# Geometric flow by the level sets of a harmonic function

Let $$u$$ be an harmonic function in a cylindrical domain $$B_2^{n-1}\times(-1,1)\subset\mathbb{R}^n$$, and suppose its level sets $$\Gamma_t=\{u=t\}$$ are graphs of functions on $$B_2^{n-1}$$. Consider a linear parametrization of $$u$$: $$u_t:=u-t.$$ Then the nodal set of $$u_t$$ is $$t$$-level set of $$u$$: $$\{u_t=0\}=\{u=t\}.$$ We can regard this $$u_t$$ to be the level set function of evolving surface $$\Gamma_t=\{u=t\}$$. If we denote $$v$$ as the vector field indicating the speed of the flow of $$\Gamma_t$$ follows, then by level set equation $$|v|=\frac{1}{|\nabla u|}.$$ Since we know that $$v$$ is normal to $$\Gamma_t$$, $$v$$ is parallel to $$\nabla u$$, hence $$v=\frac{\nabla u}{|\nabla u|^2}.$$ On the other hand, since $$u$$ is constant on its level surfaces $$\Gamma_t$$, its Laplace-Beltrami operators are identically zero: $$0=\Delta_{\Gamma_t}u=\Delta u+H_{\Gamma_t}\partial_{\nu}u-\partial_{\nu\nu}u=H_{\Gamma_t}\nabla u-\partial_{\nu\nu}u.$$ Therefore with the above expression, we obtain $$v=\frac{|H_{\Gamma_t}|}{|\partial_{\nu\nu}u|}\nu,$$ where $$\nu:=\nabla u/|\nabla u|$$ is a unit normal vector to $$\Gamma_t$$.

So we have that, the surface $$\Gamma_t$$ follows some geometric flow somehow related to mean curvature flow (if $$|\partial_{\nu\nu} u|=1$$ then it is a mean curvature flow).
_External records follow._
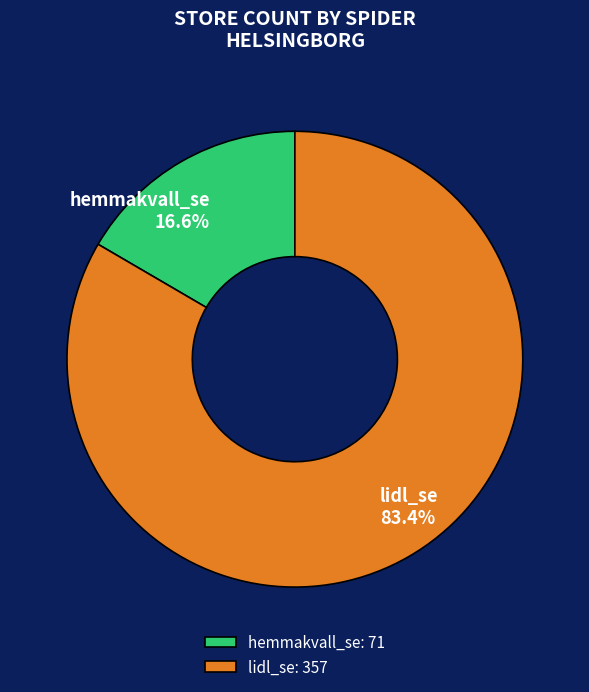

What is the majority slice?

lidl_se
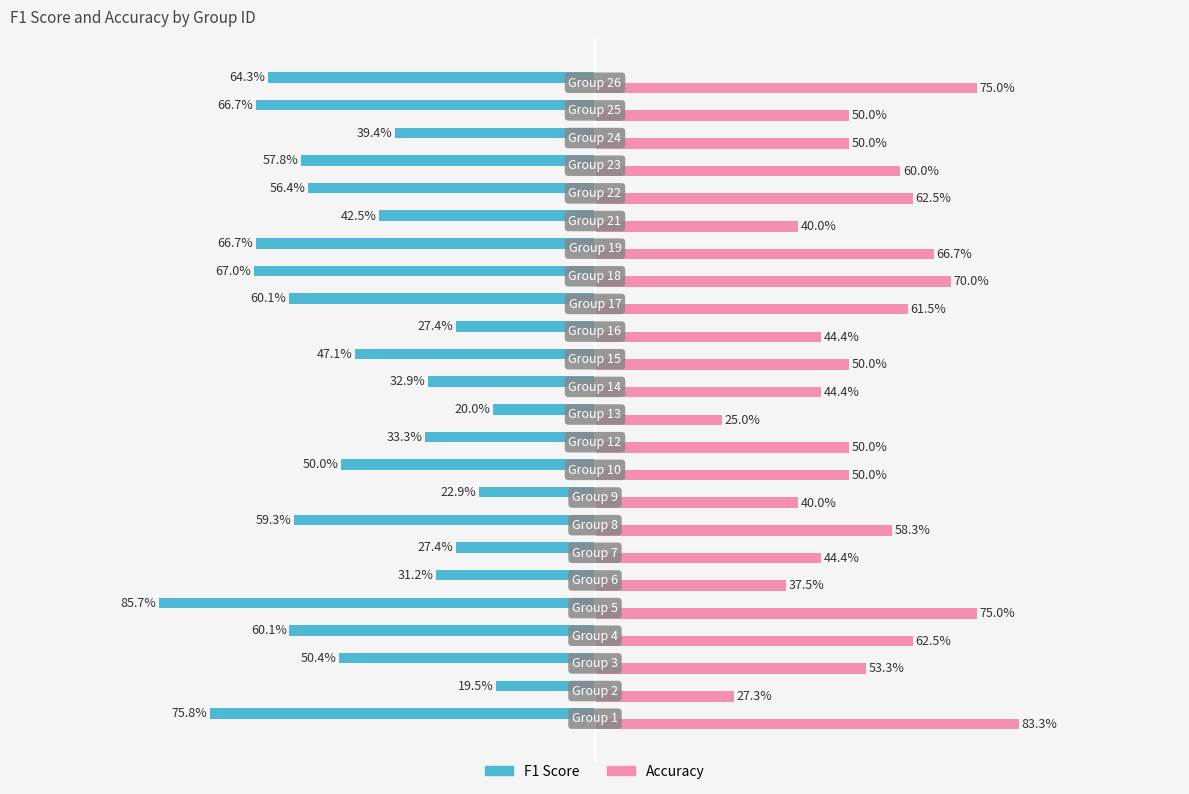

List the series in order of their peak value, lowest first.

F1 Score, Accuracy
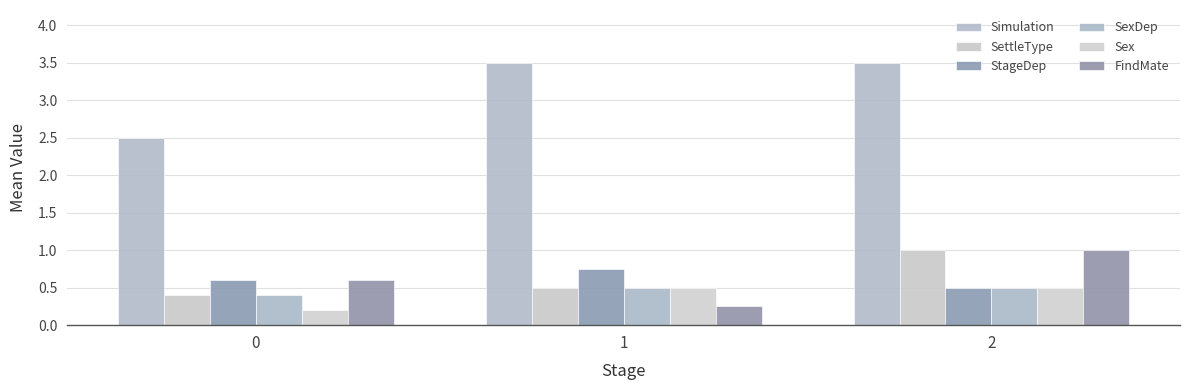

What is the sum of the Simulation values at 1 and 0?

6.0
My questions are:

1. Is there any name or related category of this flow?
2. I am interested in the $$C^{2,\alpha}$$ regularity of $$\Gamma_t$$, if $$\Gamma_t$$ was a graph of $$C^{2,\alpha}$$ function, then will $$\Gamma_s$$ be $$C^{2,\alpha}$$ in some neighborhood of $$t$$? If so, can we control $$C^{2,\alpha}$$ norm of $$\Gamma_s$$ by $$\Gamma_t$$?

Just to note, different formulation of the curvature equation above ($$0=H_{\Gamma_t}\nabla u-\partial_{\nu\nu}u$$) is that $$|\nabla u|\Delta_1 u=\Delta_\infty u,$$ where $$\Delta_p$$ is $$p$$-Laplacian. It is interesting for me that two operators with duality have some relation. Unfortunately I don't have much knowledge in this direction ($$p$$-laplacian) so I could not have any meaningful result.

• Although studying the MCF via level sets has a rich history, the approach chosen there---as far as I know---basically goes in the opposite direction of what you're doing here. I'm not an expert in these questions, but I'm a bit skeptical about the point of view you've chosen. For example, as $\partial_{\nu \nu} u \neq 0$ is needed to define your equation, wouldn't you get the answer to the second question from the implicit function theorem anyway? Oct 22, 2021 at 10:23
• @LeoMoos As you can see, if $\partial_{\nu\nu}u=0$ then at the point $H_{\Gamma_t}=0$ as well (here let's assume $\nabla u\neq 0$). In that case I can simply write $v=\nabla u/|\nabla u|^2$. Obtaining $C^{2,\alpha}$ regularity (or more) is easy, but I am interested in getting $C^{2,\alpha}$ estimation of $\Gamma_s$ in terms of $\Gamma_t$, e.g. $\|f_s\|_{C^{2,\alpha}}\lesssim \|f_t\|_{C^{2,\alpha}}$. Thank you for the comment. Oct 22, 2021 at 11:12

Some may not look directly related to what you're asking, but note that anytime you are using the co-area formula, it's like integrating $$\frac{d}{dt} \int_{u=t} F$$ with respect to $$t$$, so it ends up being related to what you're asking.
In terms of the $$p$$-Laplacian, there is some relationship between your flow and inverse mean curvature flow. See https://arxiv.org/abs/1812.05022 .